Approval Strategy IV will describe some ways of estimating those numbers, for Weber's strategy, though the three strategies that I've already described seem the most useful.

But say we don't have any information about the other voters' preferences: no information about how big the factions are, no information on how popular the candidates are. In that case, we have no way to estimate Pi or Pij. We'll call that a zero-info election.

I emphasize that our public political elections aren't zero-info. And neither is a committee vote on something that's been well-discussed. So zero-info elections will probably be limited to a few rare instances in which the alternatives haven't been discussed. But they're still interesting to discuss, and are useful when we're comparing methods without having viability assumptions. That's their main use.

In that case, all the Pij are equal. Therefore we can leave them out. Replace Pij(Ui-Uj) with (Ui-Uj).

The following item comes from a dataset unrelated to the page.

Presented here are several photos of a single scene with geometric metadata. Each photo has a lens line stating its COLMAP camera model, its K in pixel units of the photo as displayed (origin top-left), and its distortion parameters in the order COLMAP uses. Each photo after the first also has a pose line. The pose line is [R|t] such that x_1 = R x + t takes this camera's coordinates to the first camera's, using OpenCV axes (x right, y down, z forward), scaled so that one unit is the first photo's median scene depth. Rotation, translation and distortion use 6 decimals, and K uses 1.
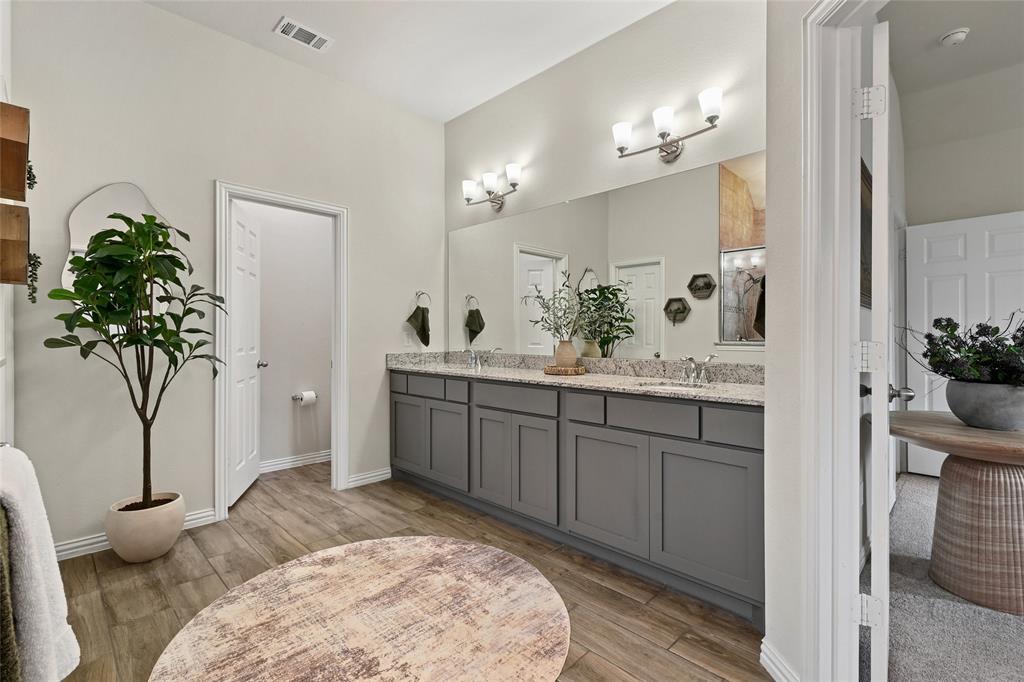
lens RADIAL K [[461.5, 0, 513.4], [0, 461.5, 335.1], [0, 0, 1]] dist [0.004757, -0.002678]
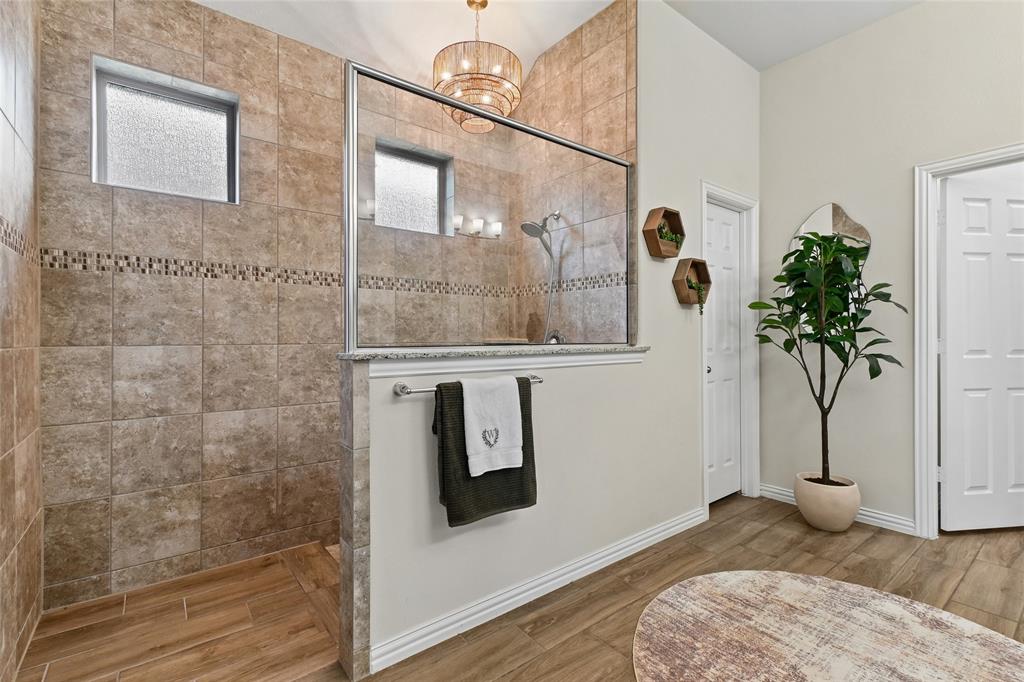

Let's calculate that sum again, with that simpler formula.

The sum, over all j, of (Ui-Uj) is the same as the sum of Ui over all j, minus the sum of Uj over all j.

What does it mean to say "The sum of Ui, over all j"? Once for each of the other candidates, while each of them takes a turn as j, we add Ui.Obviously Ui doesn't change. So we add up all those identical Ui terms. In other words, that sum is Ui(N-1), where N is the number of candidates.

What's the sum of Uj, over all J. The sum of the utility of everyone but i. I'll call that Uallj. So Ui(N-l) - Uallj > 0 if we're to vote for i. That can be rearranged to Ui > Uallj/(N-1).

In other words, vote for i if i's utility is greater than the average of the other candidates' utilities.

It can be shown, but is intuitively clear, that that condition is also true if i's utility is greater than the average utility of all the candidates (including i). Say i's utility is greater than the average of the others. The average utility of all the candidates must be somewhere between i's utility and the average for all those but i. So if i's utility is greater than the average of all the other candidates, then i's utility is also greater than the average of the utilities of all the candidates, including i. The argument is similar if we say that i's utility is less than the average of the others.

Thus we get the zero-info strategy: Vote for all the above-mean candidates.

Subsequent Approval Strategy articles will elaborate on this article. In particular, I'll show why Better-Than-Expectation is optimal, and will describe some refinements of Best-Frontrunner.